Cassandra, no quarto, chorava copiosamente e batia na porta chamando pela mãe. “Mãe, mãe! Eu não quero que você morra, mamãe, por favor. Eles vão matar você. Esses porcos maus. Porcos maus”! Mas depois de se acalmar um pouco a inteligente menina teve a ideia de pular a janela do quarto e pedir ajuda e o fez.

Na cozinha, Cremilda estava perdendo a batalha com os porcos. Cansada, muito machucada, caiu sentada golpeando o ar com a faca. Chorando, sentia-se entregue aos braços da morte. Os porcos a comiam viva, mordendo braços, pernas.

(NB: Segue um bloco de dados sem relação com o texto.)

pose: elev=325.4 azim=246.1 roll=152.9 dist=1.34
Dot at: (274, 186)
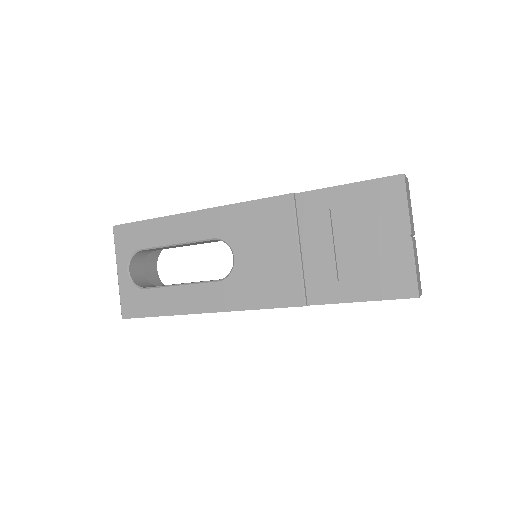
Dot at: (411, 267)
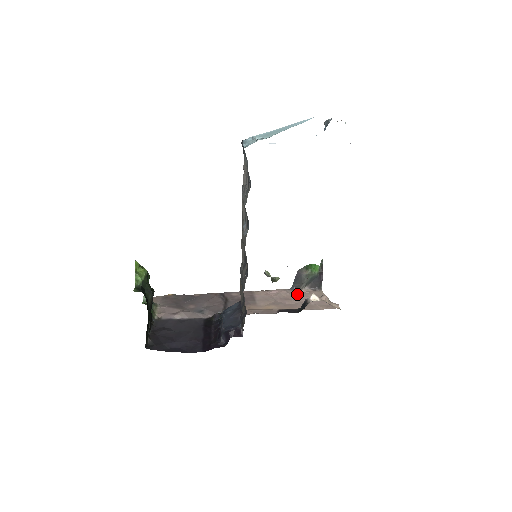
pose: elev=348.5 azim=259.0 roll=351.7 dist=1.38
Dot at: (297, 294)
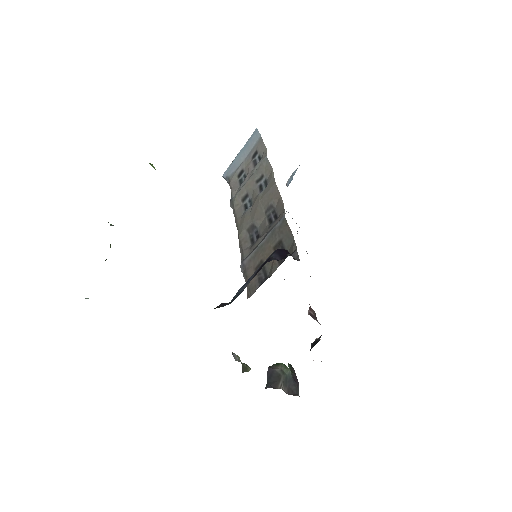
Dot at: occluded
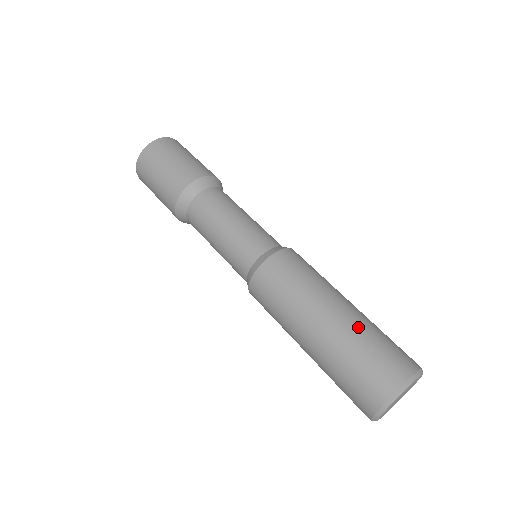
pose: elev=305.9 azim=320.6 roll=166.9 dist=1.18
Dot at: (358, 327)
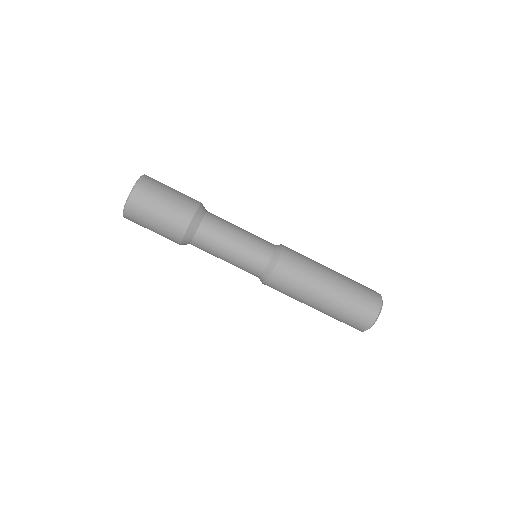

“Vamos comê-la viva. Jantaremos a vadia assim mesmo. Vamos esquartejá-la, pra ela sentir na pele o que a raça desumana dela fez e continua fazendo com os porcos do mundo”. Dizia Gorik, o mais empolgado dos porcos. Palovina, a mais intelectual também aproveitava para desfiar uma de suas tiradas filosóficas: “Sempre usam ‘porco’ para designar tudo que não presta: ‘Sujo com um porco’, ‘Ele come como um porco’, ‘Espírito de porco’. Já que é assim, vamos agir como porcos. É assim que somos? Então toma, toma”! E mordendo a perna de Carmelina, descontava toda sua fúria. Faustina era movida pela raiva que sentia ao ver o filho Crispino caído, morto, abatido como os humanos falavam. Puxava os cabelos de Carmelina tentando arrancá-los.

Neste momento ouvira-se um alvoroço e logo alguns moradores chegaram, chamados por Cassandra. Com ancinhos, facões e machados eles arrancaram os porcos da casa e os destroçaram do lado de fora. Cremilda, tremendamente fraca e machucada, jazia desmaiada no chão. Ainda respirava. Cassandra afagava seus cabelos ensanguentados e falava no seu ouvido. “Mamãe, mamãe. Os porcos morreram. Eu pedi ajuda. Você vai ficar bem, mamãe. Vai ficar bem”. Cremilda voltando a si aos poucos, reanimada pela voz da filha, disse sôfrega: “Filha, escuta. Vamos ter churrasco aqui em casa hoje. Diga aos nossos vizinhos que assem esses porcos e os temperem bem temperados. Eles vão aprender quem come quem no final das contas”. E este foi o sonho estranho de Henrique, que correu pra sua escrivaninha para transpô-lo no papel. Suava, respiração ofegante, mas ainda assim empolgado. Escritor que era, vivia desses momentos noturnos onde as inebriantes névoas viajantes do ar faziam contato com ele e o transportavam para os sonhos mais fecundos e aterradores. Era certo que Ícelo, metamorfoseado em porcos, aparecia mais uma vez para lhe presentear com uma boa história. Mais um conto, o último que faltava para completar seu livro.